§ Task details: Every word of the data below has to be copied faithfully.

§ Provided material:
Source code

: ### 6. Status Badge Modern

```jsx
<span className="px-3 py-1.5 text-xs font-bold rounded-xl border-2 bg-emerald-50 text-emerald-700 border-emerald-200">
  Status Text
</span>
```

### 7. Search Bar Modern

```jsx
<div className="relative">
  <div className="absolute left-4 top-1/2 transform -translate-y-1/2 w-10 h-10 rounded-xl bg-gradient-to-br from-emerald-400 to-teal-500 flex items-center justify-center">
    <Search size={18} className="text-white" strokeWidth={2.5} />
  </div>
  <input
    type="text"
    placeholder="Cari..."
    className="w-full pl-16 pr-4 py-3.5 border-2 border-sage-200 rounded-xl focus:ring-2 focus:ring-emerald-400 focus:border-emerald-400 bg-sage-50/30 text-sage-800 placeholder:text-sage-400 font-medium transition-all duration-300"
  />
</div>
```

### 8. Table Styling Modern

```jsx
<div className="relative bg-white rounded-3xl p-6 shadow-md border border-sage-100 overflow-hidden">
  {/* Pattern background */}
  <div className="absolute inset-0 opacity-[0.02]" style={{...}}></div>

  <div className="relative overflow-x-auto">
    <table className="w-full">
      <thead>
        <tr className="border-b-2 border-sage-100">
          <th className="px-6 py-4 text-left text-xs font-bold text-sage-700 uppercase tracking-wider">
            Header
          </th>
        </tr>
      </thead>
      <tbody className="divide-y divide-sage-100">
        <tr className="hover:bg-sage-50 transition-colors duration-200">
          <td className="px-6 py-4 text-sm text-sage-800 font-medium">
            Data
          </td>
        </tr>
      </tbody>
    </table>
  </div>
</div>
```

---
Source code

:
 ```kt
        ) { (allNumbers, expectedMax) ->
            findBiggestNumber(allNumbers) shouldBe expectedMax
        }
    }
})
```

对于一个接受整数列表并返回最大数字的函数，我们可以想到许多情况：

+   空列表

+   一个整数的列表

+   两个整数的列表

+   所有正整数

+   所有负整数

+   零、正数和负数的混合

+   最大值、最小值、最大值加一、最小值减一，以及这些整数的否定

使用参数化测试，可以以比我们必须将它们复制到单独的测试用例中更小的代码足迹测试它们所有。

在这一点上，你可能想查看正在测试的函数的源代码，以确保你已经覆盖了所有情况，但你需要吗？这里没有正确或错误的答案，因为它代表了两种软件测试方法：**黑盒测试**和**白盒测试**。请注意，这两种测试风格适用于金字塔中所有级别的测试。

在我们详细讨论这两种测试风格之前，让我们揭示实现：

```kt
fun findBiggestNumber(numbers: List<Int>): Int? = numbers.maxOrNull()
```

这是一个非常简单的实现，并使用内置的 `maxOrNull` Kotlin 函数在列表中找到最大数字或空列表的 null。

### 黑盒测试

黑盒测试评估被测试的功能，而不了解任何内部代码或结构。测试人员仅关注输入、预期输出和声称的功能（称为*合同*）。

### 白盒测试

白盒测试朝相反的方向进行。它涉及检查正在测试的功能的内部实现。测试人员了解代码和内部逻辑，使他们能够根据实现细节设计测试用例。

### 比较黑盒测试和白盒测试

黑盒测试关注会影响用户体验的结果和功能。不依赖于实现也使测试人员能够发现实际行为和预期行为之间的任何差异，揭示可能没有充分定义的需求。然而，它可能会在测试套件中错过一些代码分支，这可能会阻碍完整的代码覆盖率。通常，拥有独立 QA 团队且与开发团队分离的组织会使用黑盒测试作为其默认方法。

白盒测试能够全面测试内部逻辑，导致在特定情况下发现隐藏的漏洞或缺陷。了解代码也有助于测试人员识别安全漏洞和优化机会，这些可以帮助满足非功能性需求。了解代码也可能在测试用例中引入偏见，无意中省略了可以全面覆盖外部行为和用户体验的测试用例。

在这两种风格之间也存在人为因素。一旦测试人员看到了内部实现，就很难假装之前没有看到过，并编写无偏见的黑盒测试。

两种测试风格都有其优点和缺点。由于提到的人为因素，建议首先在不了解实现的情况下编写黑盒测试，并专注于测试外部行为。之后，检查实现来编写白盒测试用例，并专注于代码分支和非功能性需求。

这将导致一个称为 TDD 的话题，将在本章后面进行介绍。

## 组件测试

§ Solution for this problem:
Source code

: ### 6. Status Badge Modern

```jsx
<span className="px-3 py-1.5 text-xs font-bold rounded-xl border-2 bg-emerald-50 text-emerald-700 border-emerald-200">
  Status Text
</span>
```

### 7. Search Bar Modern

```jsx
<div className="relative">
  <div className="absolute left-4 top-1/2 transform -translate-y-1/2 w-10 h-10 rounded-xl bg-gradient-to-br from-emerald-400 to-teal-500 flex items-center justify-center">
    <Search size={18} className="text-white" strokeWidth={2.5} />
  </div>
  <input
    type="text"
    placeholder="Cari..."
    className="w-full pl-16 pr-4 py-3.5 border-2 border-sage-200 rounded-xl focus:ring-2 focus:ring-emerald-400 focus:border-emerald-400 bg-sage-50/30 text-sage-800 placeholder:text-sage-400 font-medium transition-all duration-300"
  />
</div>
```

### 8. Table Styling Modern

```jsx
<div className="relative bg-white rounded-3xl p-6 shadow-md border border-sage-100 overflow-hidden">
  {/* Pattern background */}
  <div className="absolute inset-0 opacity-[0.02]" style={{...}}></div>

  <div className="relative overflow-x-auto">
    <table className="w-full">
      <thead>
        <tr className="border-b-2 border-sage-100">
          <th className="px-6 py-4 text-left text-xs font-bold text-sage-700 uppercase tracking-wider">
            Header
          </th>
        </tr>
      </thead>
      <tbody className="divide-y divide-sage-100">
        <tr className="hover:bg-sage-50 transition-colors duration-200">
          <td className="px-6 py-4 text-sm text-sage-800 font-medium">
            Data
          </td>
        </tr>
      </tbody>
    </table>
  </div>
</div>
```

---
Source code

:
 ```kt
        ) { (allNumbers, expectedMax) ->
            findBiggestNumber(allNumbers) shouldBe expectedMax
        }
    }
})
```

对于一个接受整数列表并返回最大数字的函数，我们可以想到许多情况：

+   空列表

+   一个整数的列表

+   两个整数的列表

+   所有正整数

+   所有负整数

+   零、正数和负数的混合

+   最大值、最小值、最大值加一、最小值减一，以及这些整数的否定

使用参数化测试，可以以比我们必须将它们复制到单独的测试用例中更小的代码足迹测试它们所有。

在这一点上，你可能想查看正在测试的函数的源代码，以确保你已经覆盖了所有情况，但你需要吗？这里没有正确或错误的答案，因为它代表了两种软件测试方法：**黑盒测试**和**白盒测试**。请注意，这两种测试风格适用于金字塔中所有级别的测试。

在我们详细讨论这两种测试风格之前，让我们揭示实现：

```kt
fun findBiggestNumber(numbers: List<Int>): Int? = numbers.maxOrNull()
```

这是一个非常简单的实现，并使用内置的 `maxOrNull` Kotlin 函数在列表中找到最大数字或空列表的 null。

### 黑盒测试

黑盒测试评估被测试的功能，而不了解任何内部代码或结构。测试人员仅关注输入、预期输出和声称的功能（称为*合同*）。

### 白盒测试

白盒测试朝相反的方向进行。它涉及检查正在测试的功能的内部实现。测试人员了解代码和内部逻辑，使他们能够根据实现细节设计测试用例。

### 比较黑盒测试和白盒测试

黑盒测试关注会影响用户体验的结果和功能。不依赖于实现也使测试人员能够发现实际行为和预期行为之间的任何差异，揭示可能没有充分定义的需求。然而，它可能会在测试套件中错过一些代码分支，这可能会阻碍完整的代码覆盖率。通常，拥有独立 QA 团队且与开发团队分离的组织会使用黑盒测试作为其默认方法。

白盒测试能够全面测试内部逻辑，导致在特定情况下发现隐藏的漏洞或缺陷。了解代码也有助于测试人员识别安全漏洞和优化机会，这些可以帮助满足非功能性需求。了解代码也可能在测试用例中引入偏见，无意中省略了可以全面覆盖外部行为和用户体验的测试用例。

在这两种风格之间也存在人为因素。一旦测试人员看到了内部实现，就很难假装之前没有看到过，并编写无偏见的黑盒测试。

两种测试风格都有其优点和缺点。由于提到的人为因素，建议首先在不了解实现的情况下编写黑盒测试，并专注于测试外部行为。之后，检查实现来编写白盒测试用例，并专注于代码分支和非功能性需求。

这将导致一个称为 TDD 的话题，将在本章后面进行介绍。

## 组件测试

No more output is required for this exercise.